We are not, I hope, just building code, but building business outcomes, and we mustn’t just trust what a Generative AI tells us. There is intelligence there, but it is ant-like intelligence, Dr Pound suggests, not human intelligence as we understand it. Another AI advantage is the ability to help small business owners maintain a consistent posting schedule, which ensures your business remains visible on social media platforms. Additionally, AI can automate the process of content scheduling and distribution across various channels, allowing you to reach your customers with consistent and timely communication.
Google has recently launched a new tool called ‘About This Image’ to help people spot fake AI images on the internet. The tool will provide additional context alongside pictures, including details of when the image first appeared on Google and any related news stories. This new feature will help people identify hyper-realistic pictures from the real ones, including those generated using tools such as Midjourney, Stable Diffusion, and DALL-E. An artist named Justin T. Brown who created AI-generated images of politicians cheating on their spouses to highlight the potential dangers of AI. He shared the images on the Midjourney subreddit, but soon after, he was banned from the platform. Brown expressed conflicting feelings about the ban, acknowledging the need for accountability but questioning the effectiveness of regulating content.
This poses a problem when designing cyber security policies and processes because the AI doesn’t know anything about how your organisation works or your secure practices. Also it can’t know the language of your organisation and how best to present information; it is genuinely robotic in its approach which could lead to a lack of engagement. Generative artificial intelligence (such as ChatGPT or the currently in testing M365 Copilot) is a type of AI technology that can produce various types of content, including text, imagery, audio and synthetic data.
Organisations will need to consider how they themselves receive the necessary information, as well as how to achieve the appropriate level of transparency for their use of AI. Will data entered on the AI system be protected, and will the operation of the system be robust? To what degree will your personnel rely on the use of that AI, and are contingencies needed in the event it becomes unavailable (for a temporary period, or permanently)? Some sectors, such as the financial services sector, may also have overarching governance and oversight frameworks under which cyber-security and operational resilience considerations may apply to certain uses of generative AI. Organisations using AI will have a range of legal obligations regarding equality, diversity and fair treatment, as well as ethical and reputational imperatives.
- Cyber security and Infrastructure Security Agency (CISA), National Security Agency (NSA), and the National Aeronautics and Space Administration (NASA).

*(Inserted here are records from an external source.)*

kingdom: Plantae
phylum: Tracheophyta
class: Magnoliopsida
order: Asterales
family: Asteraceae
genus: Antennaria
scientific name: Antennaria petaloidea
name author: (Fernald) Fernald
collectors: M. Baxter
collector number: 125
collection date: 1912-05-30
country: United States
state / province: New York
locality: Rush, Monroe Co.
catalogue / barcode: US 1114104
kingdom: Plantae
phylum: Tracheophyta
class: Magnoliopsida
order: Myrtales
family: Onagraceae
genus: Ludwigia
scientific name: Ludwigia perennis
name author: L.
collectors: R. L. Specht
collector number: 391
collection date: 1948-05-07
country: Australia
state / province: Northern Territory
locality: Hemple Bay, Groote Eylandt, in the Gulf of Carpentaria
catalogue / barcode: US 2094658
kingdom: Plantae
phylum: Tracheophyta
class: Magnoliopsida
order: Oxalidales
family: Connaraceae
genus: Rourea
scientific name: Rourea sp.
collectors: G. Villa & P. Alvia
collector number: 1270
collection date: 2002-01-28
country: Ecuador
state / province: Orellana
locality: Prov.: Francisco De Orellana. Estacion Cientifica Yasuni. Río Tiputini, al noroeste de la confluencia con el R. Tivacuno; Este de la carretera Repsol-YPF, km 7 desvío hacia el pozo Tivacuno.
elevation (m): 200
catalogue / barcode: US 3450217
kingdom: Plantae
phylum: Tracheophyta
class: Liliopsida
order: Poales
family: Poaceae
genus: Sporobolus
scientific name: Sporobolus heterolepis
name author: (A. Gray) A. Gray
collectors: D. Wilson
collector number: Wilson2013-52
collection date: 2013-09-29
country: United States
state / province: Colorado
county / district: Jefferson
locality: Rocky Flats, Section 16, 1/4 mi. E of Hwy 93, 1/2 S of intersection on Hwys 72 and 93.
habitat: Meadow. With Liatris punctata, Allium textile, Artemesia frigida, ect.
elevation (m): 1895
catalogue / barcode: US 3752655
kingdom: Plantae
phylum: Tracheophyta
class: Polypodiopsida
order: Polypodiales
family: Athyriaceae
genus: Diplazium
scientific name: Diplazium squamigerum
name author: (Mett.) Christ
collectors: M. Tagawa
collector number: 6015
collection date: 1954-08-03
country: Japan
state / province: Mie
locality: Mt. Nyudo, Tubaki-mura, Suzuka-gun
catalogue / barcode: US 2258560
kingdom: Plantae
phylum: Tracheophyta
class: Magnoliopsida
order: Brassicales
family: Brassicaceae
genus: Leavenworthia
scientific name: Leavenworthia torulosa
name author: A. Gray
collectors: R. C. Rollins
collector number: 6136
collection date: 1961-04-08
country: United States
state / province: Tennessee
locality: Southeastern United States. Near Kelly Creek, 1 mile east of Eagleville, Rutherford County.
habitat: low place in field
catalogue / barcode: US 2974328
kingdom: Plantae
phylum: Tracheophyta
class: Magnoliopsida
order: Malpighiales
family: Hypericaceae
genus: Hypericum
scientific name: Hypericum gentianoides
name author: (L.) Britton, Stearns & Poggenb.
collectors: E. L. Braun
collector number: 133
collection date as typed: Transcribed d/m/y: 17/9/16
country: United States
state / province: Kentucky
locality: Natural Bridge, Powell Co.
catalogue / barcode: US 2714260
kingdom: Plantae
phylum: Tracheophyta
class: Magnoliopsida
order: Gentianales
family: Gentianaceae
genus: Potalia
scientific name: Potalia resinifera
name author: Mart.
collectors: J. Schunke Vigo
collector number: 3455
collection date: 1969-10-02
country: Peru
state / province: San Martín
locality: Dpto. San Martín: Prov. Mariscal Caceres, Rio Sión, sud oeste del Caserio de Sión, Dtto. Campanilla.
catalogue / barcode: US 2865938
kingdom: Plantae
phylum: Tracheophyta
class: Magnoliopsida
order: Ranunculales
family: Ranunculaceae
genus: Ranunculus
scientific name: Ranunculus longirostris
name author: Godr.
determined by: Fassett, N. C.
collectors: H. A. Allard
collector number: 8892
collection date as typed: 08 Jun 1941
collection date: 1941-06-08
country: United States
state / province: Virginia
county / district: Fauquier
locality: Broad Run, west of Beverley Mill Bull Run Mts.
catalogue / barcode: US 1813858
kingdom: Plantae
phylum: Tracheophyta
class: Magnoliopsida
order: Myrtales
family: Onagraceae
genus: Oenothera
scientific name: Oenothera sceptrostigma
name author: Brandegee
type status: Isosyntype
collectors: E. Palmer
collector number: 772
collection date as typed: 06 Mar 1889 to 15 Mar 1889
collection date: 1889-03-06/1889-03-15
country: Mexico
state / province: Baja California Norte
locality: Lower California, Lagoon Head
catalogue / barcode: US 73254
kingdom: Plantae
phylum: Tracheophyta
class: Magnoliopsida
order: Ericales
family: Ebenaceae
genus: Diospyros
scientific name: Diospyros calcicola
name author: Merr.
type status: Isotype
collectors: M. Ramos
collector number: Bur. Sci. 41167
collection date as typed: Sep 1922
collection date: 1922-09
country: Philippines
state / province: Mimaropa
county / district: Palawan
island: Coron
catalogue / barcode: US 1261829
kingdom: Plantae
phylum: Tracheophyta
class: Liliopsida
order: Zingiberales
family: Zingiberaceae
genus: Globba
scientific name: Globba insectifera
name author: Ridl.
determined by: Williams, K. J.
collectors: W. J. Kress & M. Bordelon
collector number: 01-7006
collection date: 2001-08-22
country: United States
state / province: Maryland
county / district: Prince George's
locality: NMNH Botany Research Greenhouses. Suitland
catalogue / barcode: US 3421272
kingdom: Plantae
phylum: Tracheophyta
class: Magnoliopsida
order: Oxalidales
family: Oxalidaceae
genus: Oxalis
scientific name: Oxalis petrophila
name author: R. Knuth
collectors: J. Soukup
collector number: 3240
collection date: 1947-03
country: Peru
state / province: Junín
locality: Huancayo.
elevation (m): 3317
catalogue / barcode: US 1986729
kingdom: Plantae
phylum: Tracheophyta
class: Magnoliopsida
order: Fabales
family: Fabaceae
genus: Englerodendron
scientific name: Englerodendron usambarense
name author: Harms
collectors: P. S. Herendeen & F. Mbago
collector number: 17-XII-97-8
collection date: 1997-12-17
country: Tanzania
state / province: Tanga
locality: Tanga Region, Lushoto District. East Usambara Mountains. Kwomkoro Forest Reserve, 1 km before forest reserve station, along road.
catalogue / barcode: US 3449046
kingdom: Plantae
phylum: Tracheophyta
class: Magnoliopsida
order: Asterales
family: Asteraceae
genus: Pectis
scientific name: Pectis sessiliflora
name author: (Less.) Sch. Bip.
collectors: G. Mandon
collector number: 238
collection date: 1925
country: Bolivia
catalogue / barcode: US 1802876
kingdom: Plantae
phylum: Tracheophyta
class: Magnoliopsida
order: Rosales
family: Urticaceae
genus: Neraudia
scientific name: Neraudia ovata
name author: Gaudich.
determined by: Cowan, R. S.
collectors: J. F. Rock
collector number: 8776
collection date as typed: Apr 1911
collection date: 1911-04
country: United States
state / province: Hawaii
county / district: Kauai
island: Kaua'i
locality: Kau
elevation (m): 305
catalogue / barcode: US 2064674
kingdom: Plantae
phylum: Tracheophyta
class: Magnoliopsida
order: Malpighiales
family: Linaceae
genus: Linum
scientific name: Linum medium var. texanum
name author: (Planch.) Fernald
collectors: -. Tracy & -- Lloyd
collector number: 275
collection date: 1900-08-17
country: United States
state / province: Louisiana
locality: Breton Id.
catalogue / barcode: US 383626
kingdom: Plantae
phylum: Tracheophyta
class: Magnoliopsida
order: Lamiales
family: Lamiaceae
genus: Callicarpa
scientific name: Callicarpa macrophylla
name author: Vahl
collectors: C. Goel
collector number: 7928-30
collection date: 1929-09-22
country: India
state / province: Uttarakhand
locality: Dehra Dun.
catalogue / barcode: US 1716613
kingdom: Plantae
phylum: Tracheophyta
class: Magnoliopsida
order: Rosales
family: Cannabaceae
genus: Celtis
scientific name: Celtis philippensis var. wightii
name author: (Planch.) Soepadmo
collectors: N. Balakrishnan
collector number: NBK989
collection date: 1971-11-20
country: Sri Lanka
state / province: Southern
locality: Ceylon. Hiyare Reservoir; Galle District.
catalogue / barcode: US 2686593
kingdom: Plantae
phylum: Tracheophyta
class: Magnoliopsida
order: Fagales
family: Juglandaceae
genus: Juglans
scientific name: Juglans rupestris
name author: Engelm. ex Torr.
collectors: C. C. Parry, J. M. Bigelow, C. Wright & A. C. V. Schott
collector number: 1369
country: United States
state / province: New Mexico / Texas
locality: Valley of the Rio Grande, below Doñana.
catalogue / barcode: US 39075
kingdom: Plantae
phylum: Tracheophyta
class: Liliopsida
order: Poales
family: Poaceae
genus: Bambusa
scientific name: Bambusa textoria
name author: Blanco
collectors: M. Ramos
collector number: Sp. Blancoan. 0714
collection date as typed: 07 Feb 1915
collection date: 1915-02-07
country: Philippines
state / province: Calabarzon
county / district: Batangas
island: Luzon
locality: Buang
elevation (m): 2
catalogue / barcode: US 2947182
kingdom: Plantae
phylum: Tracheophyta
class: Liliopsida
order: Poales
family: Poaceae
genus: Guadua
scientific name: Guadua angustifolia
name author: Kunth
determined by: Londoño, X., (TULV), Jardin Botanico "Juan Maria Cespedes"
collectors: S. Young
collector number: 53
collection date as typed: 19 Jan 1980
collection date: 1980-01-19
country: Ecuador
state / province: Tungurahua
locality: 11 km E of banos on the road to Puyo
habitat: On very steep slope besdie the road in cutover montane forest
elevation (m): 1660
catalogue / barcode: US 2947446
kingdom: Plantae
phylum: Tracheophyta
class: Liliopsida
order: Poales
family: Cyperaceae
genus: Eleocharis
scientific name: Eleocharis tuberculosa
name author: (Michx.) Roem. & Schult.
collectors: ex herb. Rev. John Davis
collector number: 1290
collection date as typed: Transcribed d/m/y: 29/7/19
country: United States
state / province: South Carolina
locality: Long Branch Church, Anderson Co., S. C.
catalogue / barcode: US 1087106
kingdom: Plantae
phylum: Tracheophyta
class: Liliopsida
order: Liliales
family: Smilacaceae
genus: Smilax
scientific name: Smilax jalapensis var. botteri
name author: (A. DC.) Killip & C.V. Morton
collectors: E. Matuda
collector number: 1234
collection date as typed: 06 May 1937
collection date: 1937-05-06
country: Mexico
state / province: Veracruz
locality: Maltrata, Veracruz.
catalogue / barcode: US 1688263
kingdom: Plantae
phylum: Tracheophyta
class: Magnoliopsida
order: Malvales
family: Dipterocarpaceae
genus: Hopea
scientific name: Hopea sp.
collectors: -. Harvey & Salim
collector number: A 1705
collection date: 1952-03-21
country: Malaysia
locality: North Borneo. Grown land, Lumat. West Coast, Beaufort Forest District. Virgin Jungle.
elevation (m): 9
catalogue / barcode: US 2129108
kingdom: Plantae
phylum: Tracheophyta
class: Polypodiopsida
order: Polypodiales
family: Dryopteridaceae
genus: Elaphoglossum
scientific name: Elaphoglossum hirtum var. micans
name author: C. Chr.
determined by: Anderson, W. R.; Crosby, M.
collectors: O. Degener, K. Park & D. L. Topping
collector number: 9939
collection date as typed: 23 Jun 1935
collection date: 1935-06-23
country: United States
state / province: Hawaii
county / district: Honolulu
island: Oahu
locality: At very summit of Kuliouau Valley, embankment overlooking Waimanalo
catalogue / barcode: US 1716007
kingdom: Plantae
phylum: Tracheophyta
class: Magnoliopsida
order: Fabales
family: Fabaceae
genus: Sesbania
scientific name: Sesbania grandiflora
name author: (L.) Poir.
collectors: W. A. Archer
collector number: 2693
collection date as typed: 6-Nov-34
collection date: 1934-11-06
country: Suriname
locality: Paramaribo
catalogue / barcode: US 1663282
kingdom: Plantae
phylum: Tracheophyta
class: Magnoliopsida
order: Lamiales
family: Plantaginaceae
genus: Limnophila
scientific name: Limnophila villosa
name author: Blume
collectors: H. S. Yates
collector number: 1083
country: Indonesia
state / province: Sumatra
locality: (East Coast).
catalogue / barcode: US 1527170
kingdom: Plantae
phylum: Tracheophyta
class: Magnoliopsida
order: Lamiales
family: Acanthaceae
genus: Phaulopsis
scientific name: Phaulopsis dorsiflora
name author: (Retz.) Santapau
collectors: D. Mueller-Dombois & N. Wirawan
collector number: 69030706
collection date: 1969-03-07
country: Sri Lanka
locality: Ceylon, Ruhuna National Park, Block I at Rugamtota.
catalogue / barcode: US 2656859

- When given a topic or starting point, LLMs create sentences that make sense and sound natural by choosing words based on what they’ve learned from their training.
- On the other hand, used incorrectly, this technology has the capability to produce inaccurate or even plagiarised information – and, beneath all that, there is the worry about AI “replacing” human staff.
- Recent improvments in machine learning and deep learning algorithms have made it possible to create more realistic and high-quality generative models.